What needs to be done
Return each line from the rows below that contains the word "scientific".

Exercise data

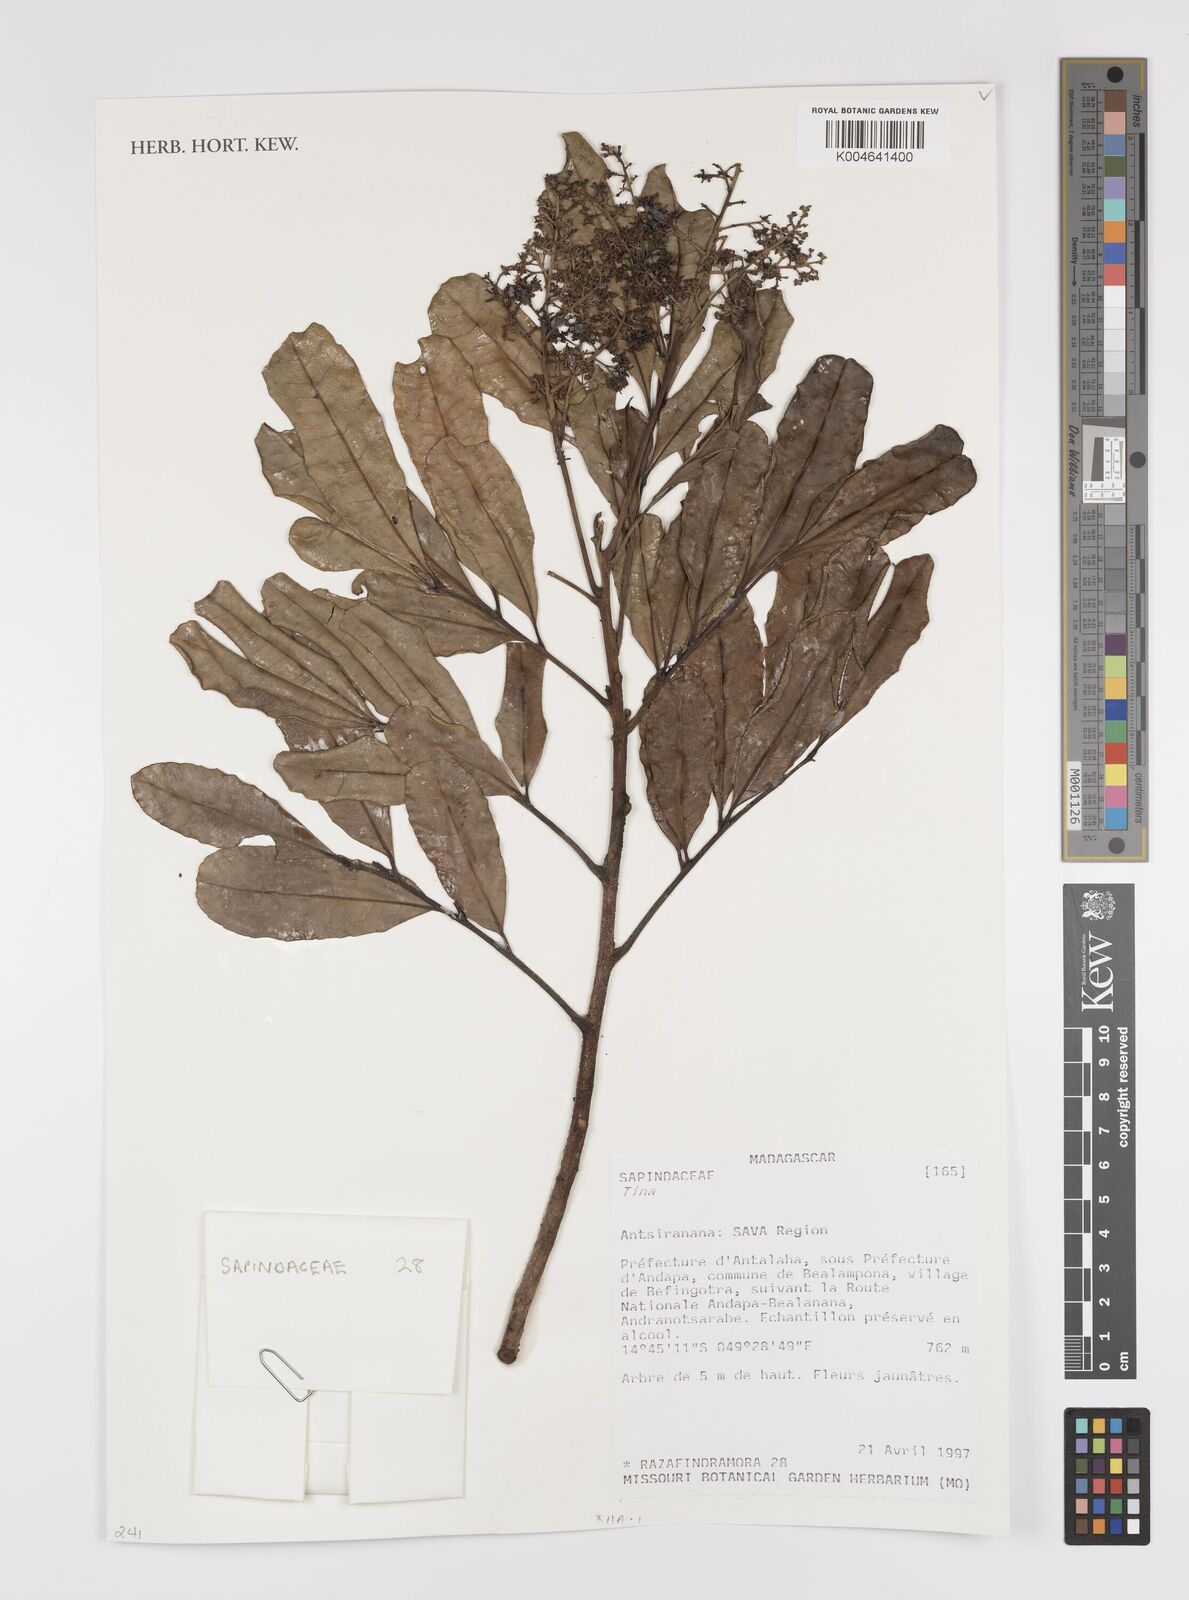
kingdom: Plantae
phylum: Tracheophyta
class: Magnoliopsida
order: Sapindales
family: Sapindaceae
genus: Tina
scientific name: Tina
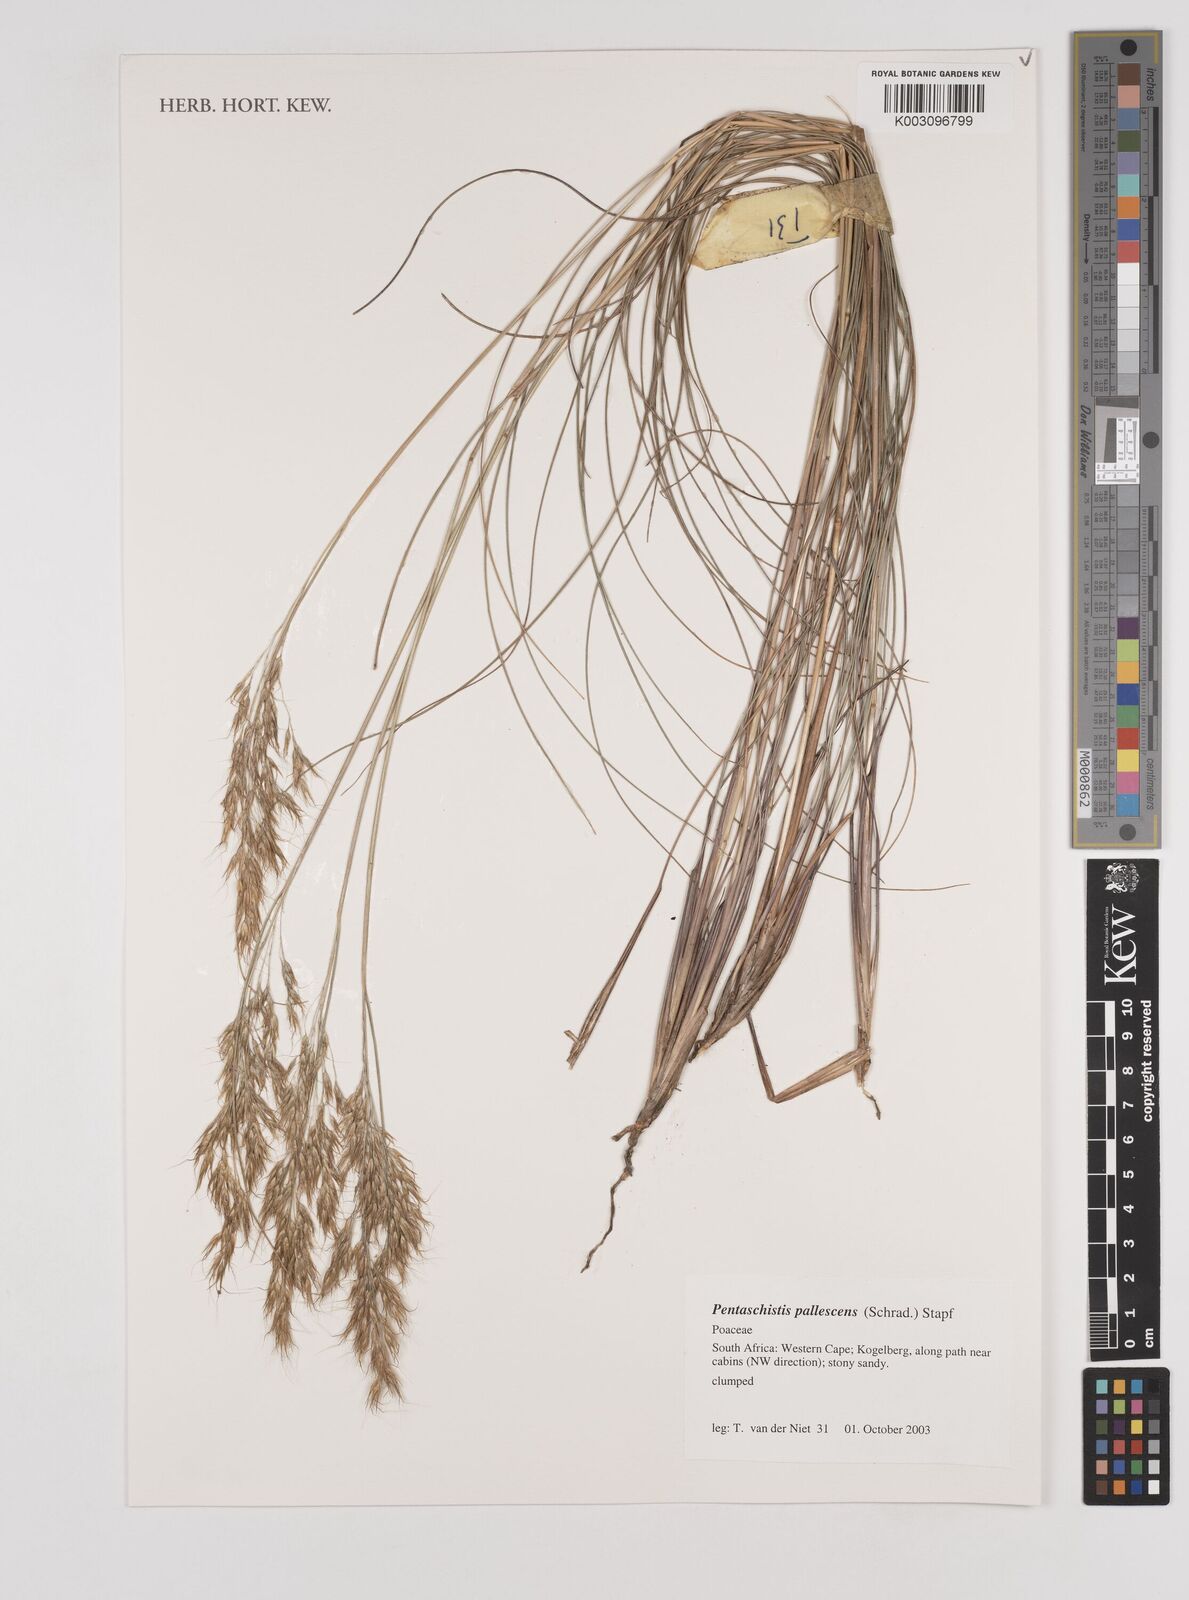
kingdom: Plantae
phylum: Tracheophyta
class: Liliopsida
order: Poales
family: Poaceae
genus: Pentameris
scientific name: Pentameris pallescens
* * *
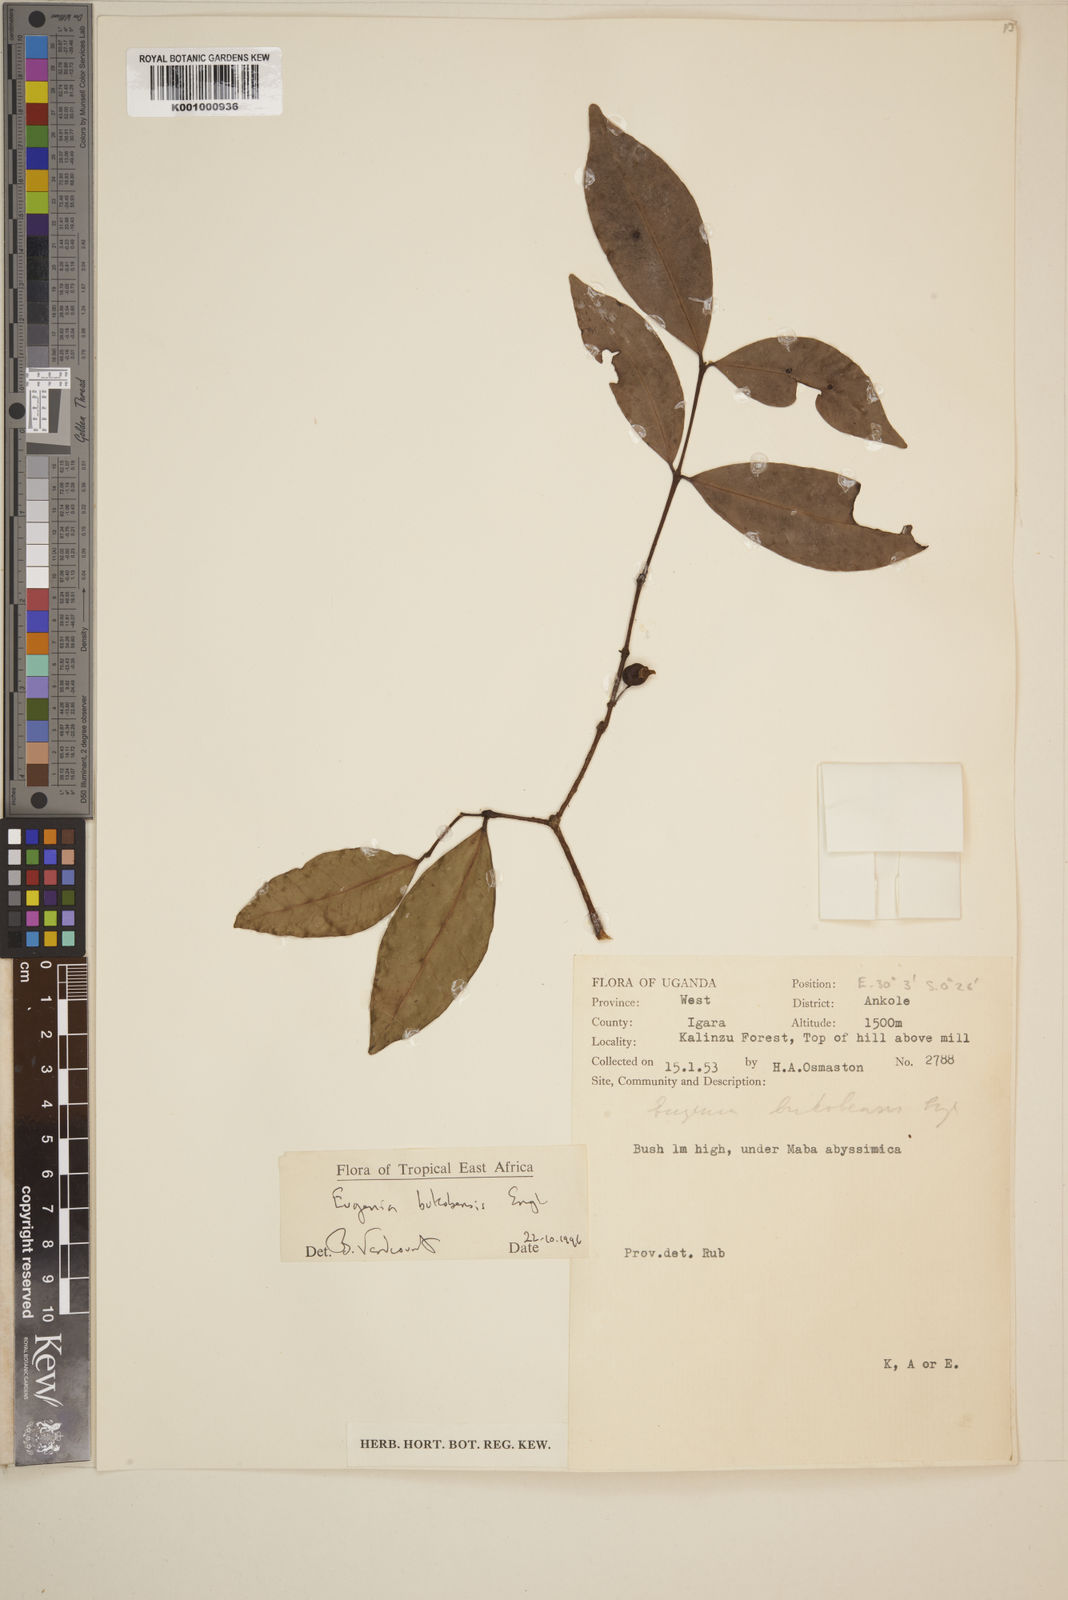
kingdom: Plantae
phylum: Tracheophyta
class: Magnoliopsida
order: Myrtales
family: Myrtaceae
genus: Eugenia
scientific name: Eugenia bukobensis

Exercise result
scientific name: Tina
scientific name: Pentameris pallescens
scientific name: Eugenia bukobensis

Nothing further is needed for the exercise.